Foto: Raiane Veríssimo/Política Livre
Targino Machado (DEM), líder da Oposição na Assembleia 13 de fevereiro de 2020 | 14:26

Targino diz que preço da gasolina tem 44% de impostos e Rui faz “distorção dos fatos”

bahia

O líder da Oposição na Assembleia Legislativa da Bahia, deputado estadual Targino Machado (DEM), afirmou, nesta quarta-feira (12), que o governador Rui Costa (PT) “faz o exercício feio da distorção dos fatos” ao comentar sobre o preço dos combustíveis. O assunto tem sido amplamente debatido nacionalmente após o presidente Jair Bolsonaro (sem partido) dizer que vai zerar os tributos federais sobre combustíveis se os governadores aceitarem fazer o mesmo com o ICMS (imposto estadual).

Após reunião nesta terça-feira (11) com o ministro da Economia, Paulo Guedes, o governador, afirma Targino, decidiu distorcer os fatos e disse que “quem faz o preço alto de combustível no Brasil é a rede oligopolizada de fornecimento e a posição da Petrobras em diminuir refino no Brasil e adquirir todo o derivado de petróleo do exterior”.

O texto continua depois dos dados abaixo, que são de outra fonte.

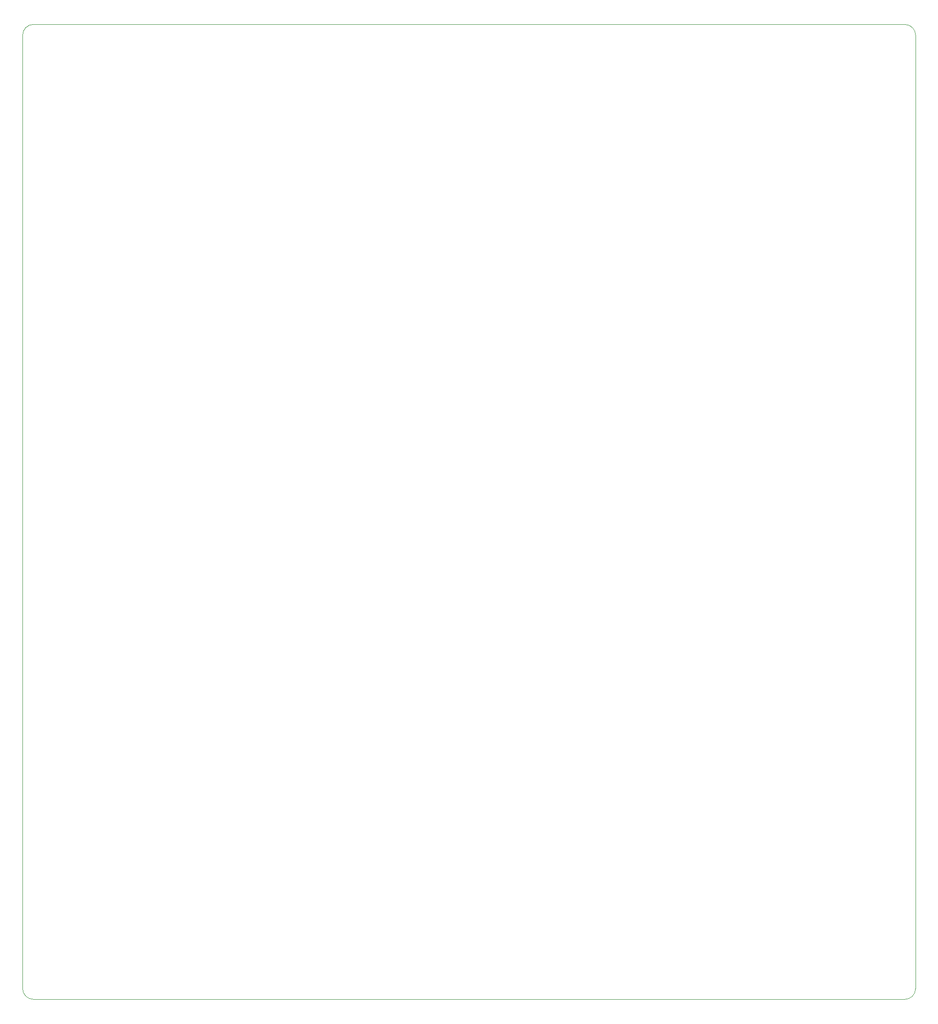
<source format=gbr>
%TF.GenerationSoftware,KiCad,Pcbnew,8.0.5*%
%TF.CreationDate,2025-02-02T20:21:02+01:00*%
%TF.ProjectId,FT25_PDU,46543235-5f50-4445-952e-6b696361645f,V1.2*%
%TF.SameCoordinates,Original*%
%TF.FileFunction,Profile,NP*%
%FSLAX46Y46*%
G04 Gerber Fmt 4.6, Leading zero omitted, Abs format (unit mm)*
G04 Created by KiCad (PCBNEW 8.0.5) date 2025-02-02 20:21:02*
%MOMM*%
%LPD*%
G01*
G04 APERTURE LIST*
%TA.AperFunction,Profile*%
%ADD10C,0.100000*%
%TD*%
G04 APERTURE END LIST*
D10*
X114000000Y-234000000D02*
G75*
G02*
X112000000Y-232000000I0J2000000D01*
G01*
X277000000Y-232000000D02*
X277000000Y-56000000D01*
X112000000Y-56000000D02*
G75*
G02*
X114000000Y-54000000I2000000J0D01*
G01*
X112000000Y-56000000D02*
X112000000Y-232000000D01*
X277000000Y-232000000D02*
G75*
G02*
X275000000Y-234000000I-2000000J0D01*
G01*
X114000000Y-234000000D02*
X275000000Y-234000000D01*
X275000000Y-54000000D02*
G75*
G02*
X277000000Y-56000000I0J-2000000D01*
G01*
X275000000Y-54000000D02*
X114000000Y-54000000D01*
M02*

</source>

O democrata explica que na Bahia o preço da gasolina tem a seguinte formação: 29% do preço final é referente ao custo da gasolina A (Petrobras); 15% de impostos federais (Cide, PIS/Pasep e Cofins); 14% do etanol anidro adicionado à gasolina A; 13% das distribuidoras e da revenda; e 29% de ICMS. “A gasolina produzida pela Petrobras é a gasolina A, que, no nosso país, por diversas razões e circunstâncias políticas, comerciais e estratégicas, sofre a mistura com o etanol anidro e passa a se chamar gasolina C, que é vendida nos milhares de postos de combustíveis por todo o Brasil”, esclarece o parlamentar.

Ele complementa que quem faz o valor de pauta da gasolina são os governos estaduais. No Diário Oficial do Estado do último dia 10, por exemplo, saiu o preço de R$ 4,59 para o combustível. Ou seja: deste montante, o Estado abocanha em torno de R$ 1,28 por litro de gasolina. Além disso, há outra questão: se, hoje, um posto que vende o litro da gasolina com valor abaixo desse preço está perdendo dinheiro.

“Os tributos federais e estaduais representam cerca de 44% do preço final da gasolina na Bahia (29% de ICMS e 15% de impostos federais). Isto sem contar os impostos que ainda incidem sobre as margens de revenda e distribuição desses produtos. Fica a certeza que os percentuais de impostos federais e estaduais não são razoáveis, havendo possibilidade de baixar pela metade um e outro, fazendo de pronto o preço final da gasolina baixar, em média, 22%”, complementa.

Provocação
Ele ainda fez uma provocação ao governador: “Ao invés de jogar a culpa no mercado de importações e refino, faça a sua parte governador Rui Costa. Que tal baixar o ICMS da gasolina para a metade e dar um xeque-mate em Bolsonaro, obrigando-o a baixar, de igual forma, os impostos federais?”.

O líder da Oposição ressaltou também que os postos de combustíveis não pagam diretamente os impostos, pois são substituídos tributariamente pelas distribuidoras, por conveniência do Estado. “Por isso, quando os combustíveis são comprados pelos postos revendedores, os impostos já estão embutidos nos preços, donde compreende-se que os postos pagam o ICMS e demais impostos antes de realizar a venda dos produtos”, explica.

Além disso, o deputado destacou que os combustíveis são voláteis e, assim, existe um percentual de perda para a evaporação que recai sobre os postos que pagam antecipadamente pela gasolina. “Então os Estados não perdem nada da gasolina, nem o cheiro, que é a parcela que evapora”, diz.